- _REQUIRED ACTIONS_:
A) In the forum thread on text encoding, what does one commenter propose doing with the 11 bits that Unicode says it will never use?
B) Continue the forum thread on text encoding, beginning after the last sentence shown.

- _PASSAGE FOR REVIEW_:
'''

> Everywhere[1] but in Windows UTF-8 is being used. Further popular counterexamp...

new_realist · on Aug 21, 2019

All decisions made 20 years ago. The future is UTF-8.

wolfgke · on Aug 21, 2019

> All decisions made 20 years ago. The future is UTF-8.

As you can see in the examples, they are all (except perhaps the Joilet file system) still very actively used. I see no reason that they will disappear soon.

Also the decision to use UTF-8 under GNU/Linux is a decision that was similarly made about 20 years ago.

naikrovek · on Aug 21, 2019

honestly the future is probably UTF-32. just make all code points 32-bits and use the 11 bits that Unicode says it will never use for flags so things like formatting can be encoded per character.

targonca · on Aug 22, 2019

That's... a very bad idea.

First of all, there's graphemes are inherently not one-to-one with code points, e.g. Á = A + `. There's simply no Unicode encoding that will let you safely index into an array without paying attention to the meaning of the underlying codepoints. (and no, using NFC won't solve this either, because there are combinations for which there's no composed equivalent)

'''

- _INPUT DATA_:
'''

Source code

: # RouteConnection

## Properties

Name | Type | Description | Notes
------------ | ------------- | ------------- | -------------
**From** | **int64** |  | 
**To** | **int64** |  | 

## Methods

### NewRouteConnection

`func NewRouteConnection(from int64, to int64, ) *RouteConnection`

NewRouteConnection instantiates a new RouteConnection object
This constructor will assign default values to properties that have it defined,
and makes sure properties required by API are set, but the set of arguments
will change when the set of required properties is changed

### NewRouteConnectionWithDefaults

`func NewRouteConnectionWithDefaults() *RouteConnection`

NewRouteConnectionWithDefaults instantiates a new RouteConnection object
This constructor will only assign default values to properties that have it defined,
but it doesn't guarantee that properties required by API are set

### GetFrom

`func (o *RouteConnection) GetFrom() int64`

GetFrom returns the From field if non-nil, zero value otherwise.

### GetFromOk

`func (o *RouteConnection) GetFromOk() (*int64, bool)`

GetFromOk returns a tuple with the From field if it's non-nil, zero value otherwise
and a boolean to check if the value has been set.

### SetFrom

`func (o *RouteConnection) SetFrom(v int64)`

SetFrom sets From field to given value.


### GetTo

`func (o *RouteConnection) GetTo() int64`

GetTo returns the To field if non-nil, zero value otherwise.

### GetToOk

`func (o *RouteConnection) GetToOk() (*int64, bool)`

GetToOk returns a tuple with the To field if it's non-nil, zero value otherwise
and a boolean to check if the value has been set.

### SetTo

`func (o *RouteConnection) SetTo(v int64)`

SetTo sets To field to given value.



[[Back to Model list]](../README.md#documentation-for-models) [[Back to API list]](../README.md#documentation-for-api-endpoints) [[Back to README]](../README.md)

'''
'''

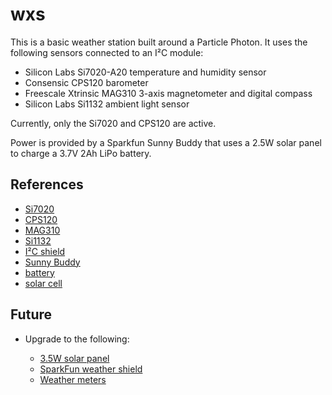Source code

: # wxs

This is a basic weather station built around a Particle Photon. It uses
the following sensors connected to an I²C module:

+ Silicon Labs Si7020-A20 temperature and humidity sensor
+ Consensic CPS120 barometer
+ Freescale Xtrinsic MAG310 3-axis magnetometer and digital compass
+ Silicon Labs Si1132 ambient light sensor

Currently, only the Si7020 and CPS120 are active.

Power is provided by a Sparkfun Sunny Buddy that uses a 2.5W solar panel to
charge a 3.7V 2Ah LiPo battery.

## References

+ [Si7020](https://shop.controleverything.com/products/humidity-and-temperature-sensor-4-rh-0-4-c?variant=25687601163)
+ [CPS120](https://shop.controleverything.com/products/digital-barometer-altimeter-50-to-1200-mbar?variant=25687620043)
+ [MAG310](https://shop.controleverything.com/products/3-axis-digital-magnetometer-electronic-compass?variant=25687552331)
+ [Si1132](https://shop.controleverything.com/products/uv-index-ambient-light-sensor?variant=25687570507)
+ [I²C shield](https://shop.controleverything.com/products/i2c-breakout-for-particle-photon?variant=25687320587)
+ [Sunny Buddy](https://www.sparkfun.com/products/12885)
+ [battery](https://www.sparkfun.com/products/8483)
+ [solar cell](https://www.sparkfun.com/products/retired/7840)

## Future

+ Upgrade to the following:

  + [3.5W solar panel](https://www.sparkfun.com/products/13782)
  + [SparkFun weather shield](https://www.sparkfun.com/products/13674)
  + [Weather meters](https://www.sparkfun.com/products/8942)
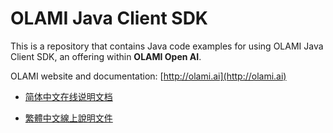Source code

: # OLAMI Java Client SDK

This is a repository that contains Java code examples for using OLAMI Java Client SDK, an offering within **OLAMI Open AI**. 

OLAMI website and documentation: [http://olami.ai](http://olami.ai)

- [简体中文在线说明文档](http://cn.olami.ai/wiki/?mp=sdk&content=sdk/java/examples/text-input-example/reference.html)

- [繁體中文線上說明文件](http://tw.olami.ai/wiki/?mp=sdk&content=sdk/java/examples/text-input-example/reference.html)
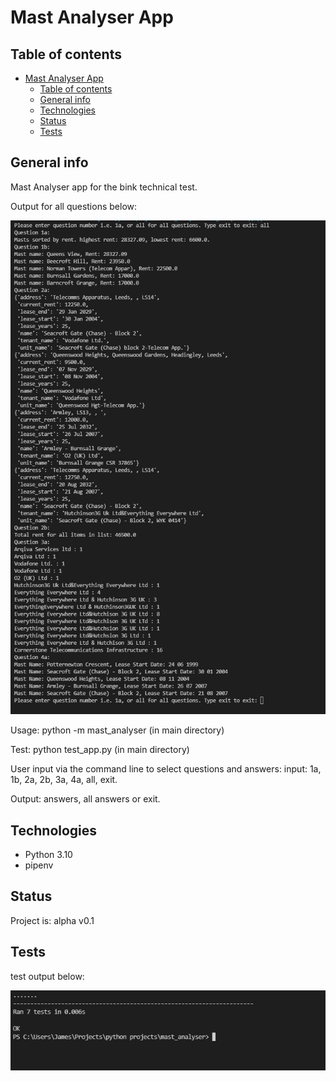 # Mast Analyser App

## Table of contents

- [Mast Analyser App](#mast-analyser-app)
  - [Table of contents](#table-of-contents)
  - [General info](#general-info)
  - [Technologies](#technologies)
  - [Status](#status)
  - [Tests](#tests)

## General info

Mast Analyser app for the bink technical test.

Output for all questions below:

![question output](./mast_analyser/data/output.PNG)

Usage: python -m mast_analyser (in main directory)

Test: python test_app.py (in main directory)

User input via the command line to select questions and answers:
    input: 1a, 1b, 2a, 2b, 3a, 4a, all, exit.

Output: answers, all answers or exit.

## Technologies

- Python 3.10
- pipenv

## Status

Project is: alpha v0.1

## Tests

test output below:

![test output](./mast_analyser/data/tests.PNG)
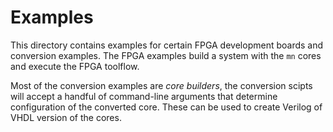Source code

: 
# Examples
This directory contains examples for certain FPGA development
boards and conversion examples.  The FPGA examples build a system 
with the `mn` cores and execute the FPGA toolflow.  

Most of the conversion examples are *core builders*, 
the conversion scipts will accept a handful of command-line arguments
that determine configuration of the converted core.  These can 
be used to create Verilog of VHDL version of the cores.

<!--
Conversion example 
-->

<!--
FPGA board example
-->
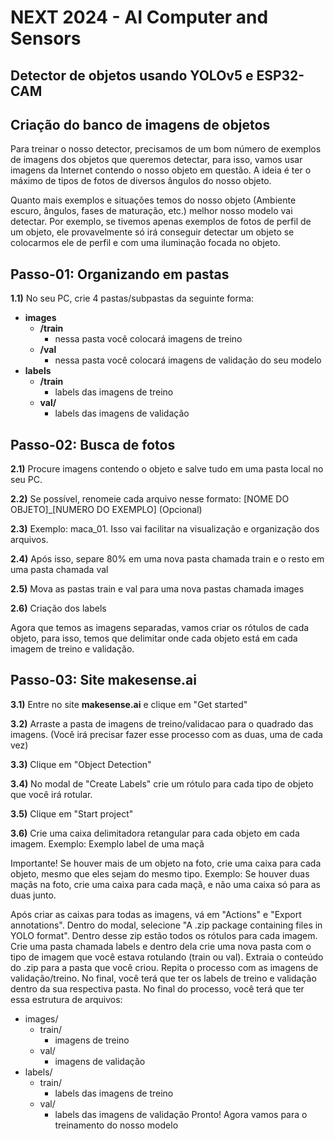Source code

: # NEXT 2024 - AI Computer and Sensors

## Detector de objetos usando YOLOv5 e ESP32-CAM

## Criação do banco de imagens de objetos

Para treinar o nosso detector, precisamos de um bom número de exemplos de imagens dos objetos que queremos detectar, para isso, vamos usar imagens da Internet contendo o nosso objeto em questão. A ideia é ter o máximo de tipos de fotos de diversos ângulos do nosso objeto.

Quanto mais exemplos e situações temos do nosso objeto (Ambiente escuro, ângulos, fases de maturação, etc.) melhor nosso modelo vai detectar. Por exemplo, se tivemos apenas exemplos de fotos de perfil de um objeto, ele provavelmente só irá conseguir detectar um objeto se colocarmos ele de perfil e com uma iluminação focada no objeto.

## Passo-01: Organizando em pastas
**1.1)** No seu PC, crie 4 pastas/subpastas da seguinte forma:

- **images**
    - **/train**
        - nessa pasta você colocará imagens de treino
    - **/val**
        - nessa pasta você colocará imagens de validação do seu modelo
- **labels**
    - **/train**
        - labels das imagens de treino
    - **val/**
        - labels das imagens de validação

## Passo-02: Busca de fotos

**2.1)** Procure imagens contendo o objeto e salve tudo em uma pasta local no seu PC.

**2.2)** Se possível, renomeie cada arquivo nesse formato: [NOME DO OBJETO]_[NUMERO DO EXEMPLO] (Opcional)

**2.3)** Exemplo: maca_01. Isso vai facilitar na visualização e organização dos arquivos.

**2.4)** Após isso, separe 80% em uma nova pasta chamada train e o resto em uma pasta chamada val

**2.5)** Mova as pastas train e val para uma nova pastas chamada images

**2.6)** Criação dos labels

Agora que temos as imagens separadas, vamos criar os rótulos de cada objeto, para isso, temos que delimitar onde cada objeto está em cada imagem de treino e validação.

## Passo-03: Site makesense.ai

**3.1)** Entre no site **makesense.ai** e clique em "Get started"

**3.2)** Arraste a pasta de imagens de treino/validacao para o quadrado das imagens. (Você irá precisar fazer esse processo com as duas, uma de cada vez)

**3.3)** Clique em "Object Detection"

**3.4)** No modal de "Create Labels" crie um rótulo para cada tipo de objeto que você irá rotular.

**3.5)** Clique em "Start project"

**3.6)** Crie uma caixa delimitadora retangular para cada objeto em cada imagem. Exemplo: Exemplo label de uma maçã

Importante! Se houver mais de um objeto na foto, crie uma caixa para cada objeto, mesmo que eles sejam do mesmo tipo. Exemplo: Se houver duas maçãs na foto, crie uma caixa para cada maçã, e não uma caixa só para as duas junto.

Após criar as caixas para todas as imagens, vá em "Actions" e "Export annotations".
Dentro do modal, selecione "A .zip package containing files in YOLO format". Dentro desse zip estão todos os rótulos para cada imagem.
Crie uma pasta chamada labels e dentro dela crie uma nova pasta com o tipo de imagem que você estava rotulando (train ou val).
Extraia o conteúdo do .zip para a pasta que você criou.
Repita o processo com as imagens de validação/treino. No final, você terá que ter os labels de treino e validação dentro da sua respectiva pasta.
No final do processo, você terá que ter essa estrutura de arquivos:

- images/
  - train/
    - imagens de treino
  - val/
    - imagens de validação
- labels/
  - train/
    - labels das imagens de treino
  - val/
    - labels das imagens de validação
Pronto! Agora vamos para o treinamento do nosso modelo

'''
'''

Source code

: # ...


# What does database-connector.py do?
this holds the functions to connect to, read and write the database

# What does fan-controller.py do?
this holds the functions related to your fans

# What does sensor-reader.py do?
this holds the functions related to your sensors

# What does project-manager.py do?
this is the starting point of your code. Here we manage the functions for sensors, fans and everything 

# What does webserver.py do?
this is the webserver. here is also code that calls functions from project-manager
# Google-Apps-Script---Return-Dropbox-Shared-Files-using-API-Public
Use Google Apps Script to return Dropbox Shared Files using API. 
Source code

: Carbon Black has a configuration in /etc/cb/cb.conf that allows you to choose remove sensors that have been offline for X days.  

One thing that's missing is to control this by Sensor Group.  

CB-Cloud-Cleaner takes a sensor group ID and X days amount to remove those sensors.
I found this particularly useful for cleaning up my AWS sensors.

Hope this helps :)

'''

- _ANSWERS FOR THIS EXERCISE_:
A) Use them as flags so that things like formatting can be encoded per character.

B)
Secondly, general formatting info won't fit into 11 bits (italic, bold, underline, strikethrough - that's already 4 bits, and we haven't talked about color, font weights other than bold, etc.), so why bother baking in a limited, intentionally gimped version into your character encoding?

naikrovek · on Aug 23, 2019

It doesn't have to be formatting...

It is not a "very bad idea" it is "an idea you do not like." Those are different things.

The way you're describing UTF-32, it can't work at all, and it definitely does.

Trying to save space by using UTF-8 over UTF-32 seems like a very small gain to me, is all. UTF-32 is simpler, for text created in that encoding.

targonca · on Aug 23, 2019

There are tons of resources online about why UTF-32 doesn't make sense. I'm not gonna repeat them. Do your own research.

https://news.ycombinator.com/item?id=8195827

https://softwareengineering.stackexchange.com/questions/2361...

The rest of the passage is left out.